Here's what I got. Like I mentioned in my comment, I couldn't get the stop parameter to work like i thought it should. Maybe i'm misunderstanding how its used. I'm assuming you only want the first 5 urls per search.
a sample df
d = {"B" : ["mangos", "oranges", "apples"]}
df = pd.DataFrame(d)
Then
stop = 5
urlcols = ["C","D","E","F","G"]
# Here i'm using an apply() to call the google search for each 'row'
# and a list is built for the urls return by search()

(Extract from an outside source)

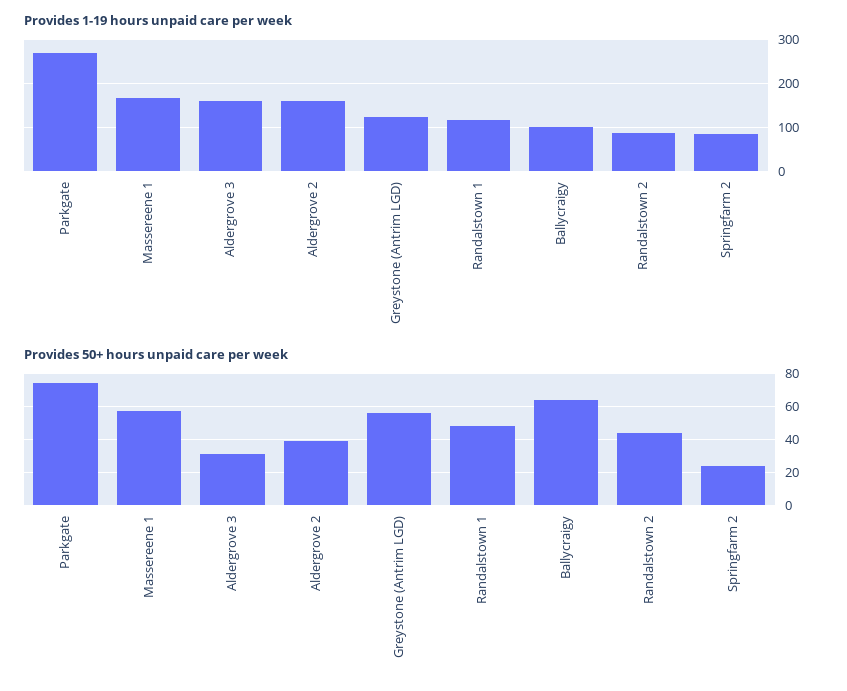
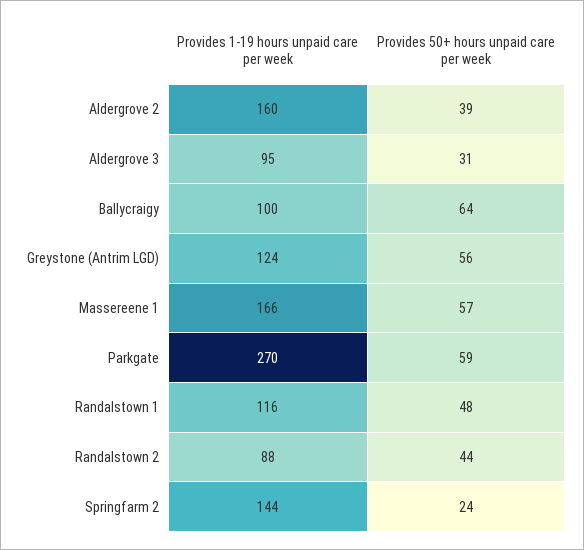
Provides 1-19 hours unpaid care per week, Aldergrove 3: 160 -> 95
Provides 1-19 hours unpaid care per week, Springfarm 2: 80 -> 144
Provides 50+ hours unpaid care per week, Parkgate: 75 -> 59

df[urlcols] = df["B"].apply(lambda fruit : pd.Series([url for url in
search(fruit, stop=stop, pause=2.0)][:stop])) #get 5 by slicing
which gives you. Formatting is a bit rough on this
B C D E F G
0 mangos http://en.wikipedia.org/wiki/Mango http://en.wikipedia.org/wiki/Mango_(disambigua... http://en.wikipedia.org/wiki/Mangifera http://en.wikipedia.org/wiki/Mangifera_indica http://en.wikipedia.org/wiki/Purple_mangosteen
1 oranges http://en.wikipedia.org/wiki/Orange_(fruit) http://en.wikipedia.org/wiki/Bitter_orange http://en.wikipedia.org/wiki/Valencia_orange http://en.wikipedia.org/wiki/Rutaceae http://en.wikipedia.org/wiki/Cherry_Orange
2 apples https://www.apple.com/ http://desmoines.citysearch.com/review/692986920 http://local.yahoo.com/info-28919583-apple-sto... http://www.judysbook.com/Apple-Store-BtoB~Cell... https://tr.foursquare.com/v/apple-store/4b466b...
if you'd rather not specify the columns (i.e. ["C",D"..]) you could do the following.
df.join(df["B"].apply(lambda fruit : pd.Series([url for url in
search(fruit, stop=stop, pause=2.0)][:stop])))